Furore di Steinbeck e furore italiano

Furore di Steinbeck portato in tv da Baricco con Bianconi ha avuto doppio effetto. Ha offerto cultura a tutti, ma  ha anche colorato – attraverso le reazioni – una cartina di tornasole di questo triste Paese.

Facendo scorrere con  pazienza commenti, applausi e compiaciuti inni al “fallimento” della serata (splendida), si capisce il gigantesco buco nero dal quale sgorgano sui social tante furibonde porcherie, prime fra tutte quelle  razziste e sessuofobe.

Prima, durante e dopo si sono espressi quelli con interesse per Steinbeck, gli estimatori di Baricco e quelli a priori fiduciosi in lui più che in Steinbeck, quelli con scarsa abitudine alla lettura ma attratti dal personaggio in video e comunque curiosi d’apprendere. Insieme a tutti loro, anche quelli cui non pareva vero poter pubblicamente disprezzare la cultura e con essa chi, noto e apprezzato, la porgeva dentro una scatola deputata a grandi fratelli, isole di più o meno famosi, sangue e pianti dell’intrattenimento pomeridiano.

Anziché, come sarebbe ovvio, opinioni a favore e altre di dissenso, discussioni o totale disaccordo con scelte e impostazioni, chi abbia scorso con pazienza gli attacchi non ha trovato nulla sulla serata, ha visto soprattutto due povertà:  compiaciuto disprezzo per la cultura e astio verso uno che è diventato famoso scrivendo letteratura anziché riempiendo un profilo di fotografie mentre si lava i piedi o va al cesso.  “Baricco fa flop” scrivono con tono di vittoria in Twitter, “555 mila spettatori con il 2,16% di share”. Senza rendersi conto che – se ancora qualcuno oltre ai pubblicitari crede che queste cifre rispecchino la realtà – il flop non sarebbe di Baricco, bensì del livello culturale del Paese. C’è chi liquida “Il Furore narrativo e narcisista di Baricco”. Letteratura e Steinbeck non  c’entrano, come non c’entra un proprio giudizio sul suo lavoro.  E’ la gioia dell’invidia, di una personale antipatia.
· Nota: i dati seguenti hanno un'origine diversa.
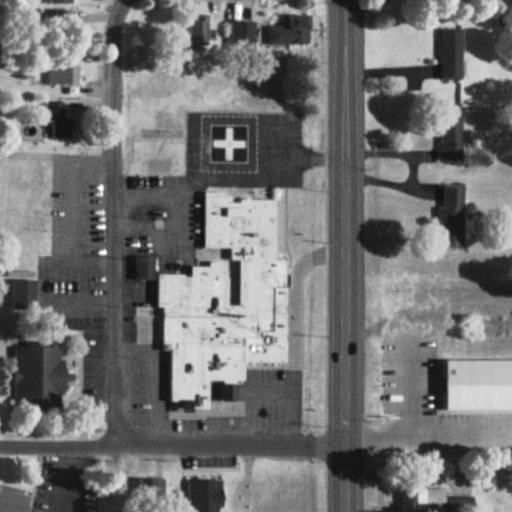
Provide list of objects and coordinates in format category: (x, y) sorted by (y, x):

Avevo un conoscente che sentii più volte ripetere: “Baricco è un bluff. Non ho mai letto e mai leggerò un suo libro”. E l’ultima parte era vera. Lo incontrai al cinema e quando uscimmo, finita la proiezione della Leggenda del pianista sull’Oceano, ribadì il suo astio senza altre fondamenta che l’invidia: “Non ai Baricco dovrebbero dare i premi, dovrebbero dare il Nobel a chi ha scritto questa storia”.

E’ un mondo dalla tristezza immensa quello dove è normale dar giudizi  senza conoscere neppure in modo vago ciò di cui si parla, dove il merito dipende dai numeri e dai “mi piace”, dove si gioca tutto il giorno con una tastiera ma non si perdono due minuti su Google per sapere che cosa si va a vedere al cinema, dove non si cerca su Wikipedia chi cavolo era quel tizio del quale parleranno in tv. Un tempo non c’erano vie di mezzo:  colti di qua, analfabeti di là, tra loro fortunati che avevano imparato un poco a leggere e scrivere. Oggi se non la cultura tutti hanno a disposizione informazioni che potrebbero accendere curiosità. Eppure non se ne sente il bisogno, salire è faticoso, meglio essere tanti a piano terra.

Racconta tutto di una società triste un giovane (una trentina d’anni) ascoltato in un bar. Tornava da una crociera con la moglie. Disse che era splendida la nave, tanto e buono il cibo, belle le piscine, il night. Unica pecca del viaggio: “Ogni tanto rompevano le palle per farti scendere a visitare Tunisi o Marsiglia”.

Ecco il buco nero ( che non chiama disprezzo ma pietà): è dove si gode per il 2,16 % di share (della cultura o di uno scrittore) anziché preoccuparsi per il Paese che culla la propria ignoranza, è dove si ha paura che qualcosa turbi il vuoto-culla nel quale nasce il rancore ingolfato verso tutti coloro che sono diversi da quel buio, nel quale nascono il razzismo, l’omofobia, lo spregio per la donna, prima a parole e poi con i fatti. Scrisse Ivo Andric: “Certi uomini riescono ad avere odi ed invidie infondate che sono più grandi di tutto quello che gli altri uomini possono creare”.